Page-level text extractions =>
-------------------------
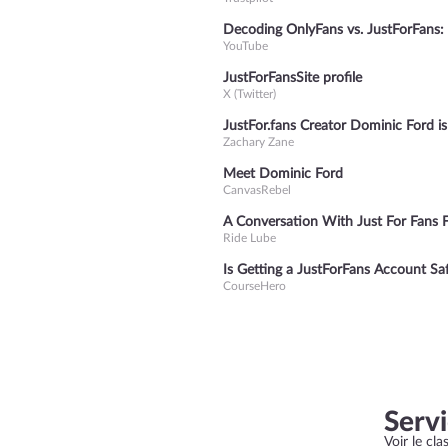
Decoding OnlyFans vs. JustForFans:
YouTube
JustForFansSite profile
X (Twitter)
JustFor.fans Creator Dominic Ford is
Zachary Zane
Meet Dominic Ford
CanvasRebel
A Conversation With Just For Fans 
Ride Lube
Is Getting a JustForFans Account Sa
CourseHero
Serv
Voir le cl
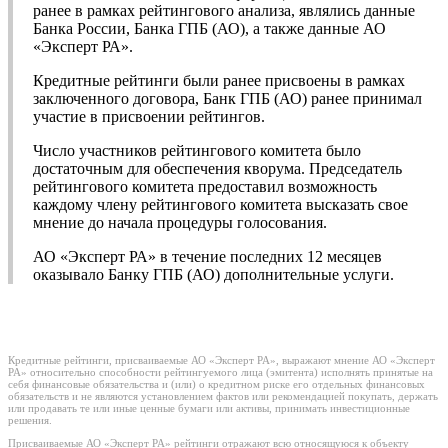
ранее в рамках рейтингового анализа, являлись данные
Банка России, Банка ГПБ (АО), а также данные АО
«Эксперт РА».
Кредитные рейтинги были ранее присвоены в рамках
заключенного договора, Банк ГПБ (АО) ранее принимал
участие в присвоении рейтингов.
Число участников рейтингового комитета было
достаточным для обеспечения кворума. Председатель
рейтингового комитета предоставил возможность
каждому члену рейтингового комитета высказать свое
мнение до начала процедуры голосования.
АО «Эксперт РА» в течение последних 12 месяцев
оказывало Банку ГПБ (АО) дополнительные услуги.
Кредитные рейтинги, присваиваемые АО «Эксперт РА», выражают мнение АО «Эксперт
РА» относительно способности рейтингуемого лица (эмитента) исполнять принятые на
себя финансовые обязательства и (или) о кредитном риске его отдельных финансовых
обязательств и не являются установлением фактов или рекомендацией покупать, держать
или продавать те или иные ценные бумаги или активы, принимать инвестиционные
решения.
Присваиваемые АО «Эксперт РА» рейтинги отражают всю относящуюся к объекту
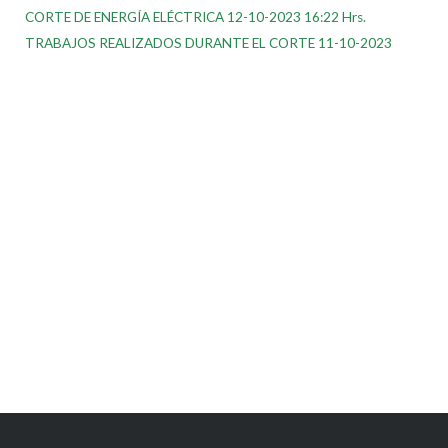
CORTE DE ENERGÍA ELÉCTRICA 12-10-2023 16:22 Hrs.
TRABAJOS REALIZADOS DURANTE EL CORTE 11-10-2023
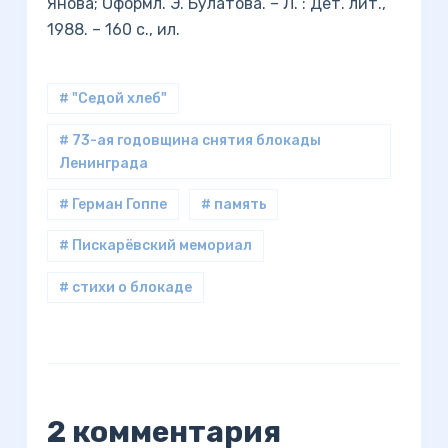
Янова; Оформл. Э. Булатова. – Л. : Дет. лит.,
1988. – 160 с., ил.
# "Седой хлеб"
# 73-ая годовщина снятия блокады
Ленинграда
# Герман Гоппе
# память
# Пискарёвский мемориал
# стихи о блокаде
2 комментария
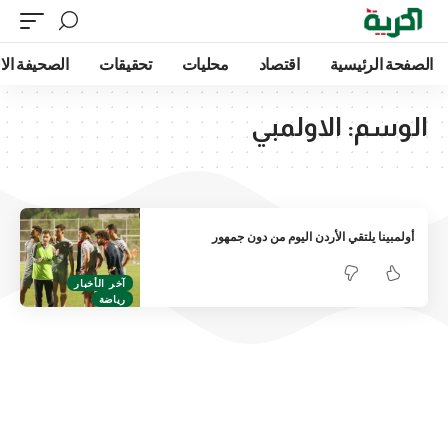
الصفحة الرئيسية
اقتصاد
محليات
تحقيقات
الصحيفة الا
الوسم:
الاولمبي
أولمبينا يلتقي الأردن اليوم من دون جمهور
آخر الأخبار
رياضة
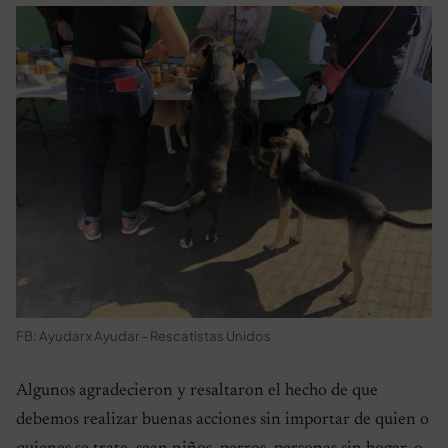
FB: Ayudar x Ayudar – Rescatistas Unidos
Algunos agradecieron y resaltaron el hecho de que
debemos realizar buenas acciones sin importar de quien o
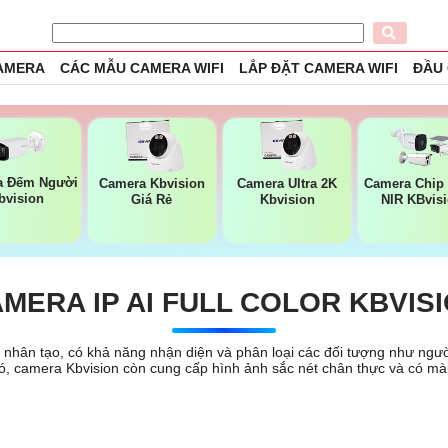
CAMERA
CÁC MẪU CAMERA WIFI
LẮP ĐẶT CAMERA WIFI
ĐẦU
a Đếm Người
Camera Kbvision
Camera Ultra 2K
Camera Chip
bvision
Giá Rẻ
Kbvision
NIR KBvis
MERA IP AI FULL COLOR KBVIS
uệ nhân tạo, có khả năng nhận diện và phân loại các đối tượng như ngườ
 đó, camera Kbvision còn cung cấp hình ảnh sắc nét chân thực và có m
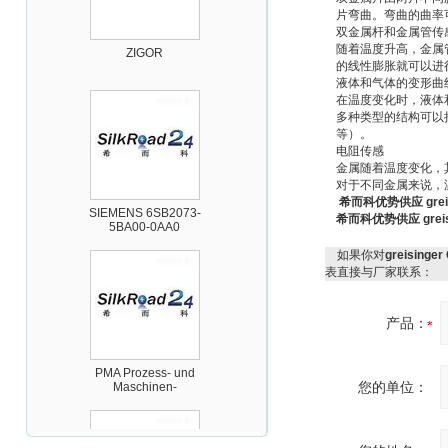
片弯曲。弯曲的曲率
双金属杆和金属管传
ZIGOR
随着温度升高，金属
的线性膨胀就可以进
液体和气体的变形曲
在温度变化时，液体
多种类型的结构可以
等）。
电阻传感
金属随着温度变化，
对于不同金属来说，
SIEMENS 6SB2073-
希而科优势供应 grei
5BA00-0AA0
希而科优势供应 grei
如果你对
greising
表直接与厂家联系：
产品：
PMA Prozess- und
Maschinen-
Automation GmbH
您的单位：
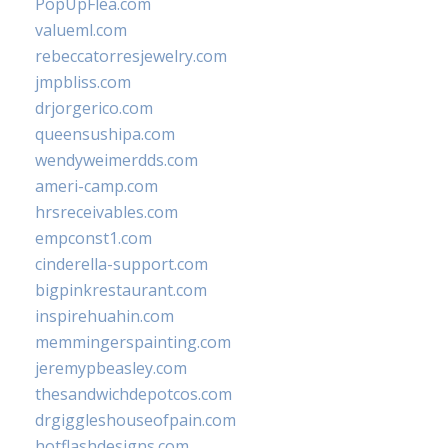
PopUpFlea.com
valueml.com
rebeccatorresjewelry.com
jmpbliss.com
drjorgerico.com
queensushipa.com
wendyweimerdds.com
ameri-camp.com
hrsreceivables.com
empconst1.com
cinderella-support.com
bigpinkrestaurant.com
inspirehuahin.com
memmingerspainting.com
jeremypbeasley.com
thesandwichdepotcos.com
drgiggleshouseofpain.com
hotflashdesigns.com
-------------------------
Work instructions => Give back exactly, and solely, the section of the data above bounded by the line containing "себя финансовые обязательства" and the line containing "Янова; Оформл. Э.", both bounding lines included and pictures omitted.

Answer to the exercise =>
себя финансовые обязательства и (или) о кредитном риске его отдельных финансовых
обязательств и не являются установлением фактов или рекомендацией покупать, держать
или продавать те или иные ценные бумаги или активы, принимать инвестиционные
решения.
Присваиваемые АО «Эксперт РА» рейтинги отражают всю относящуюся к объекту
CORTE DE ENERGÍA ELÉCTRICA 12-10-2023 16:22 Hrs.
TRABAJOS REALIZADOS DURANTE EL CORTE 11-10-2023
Янова; Оформл. Э. Булатова. – Л. : Дет. лит.,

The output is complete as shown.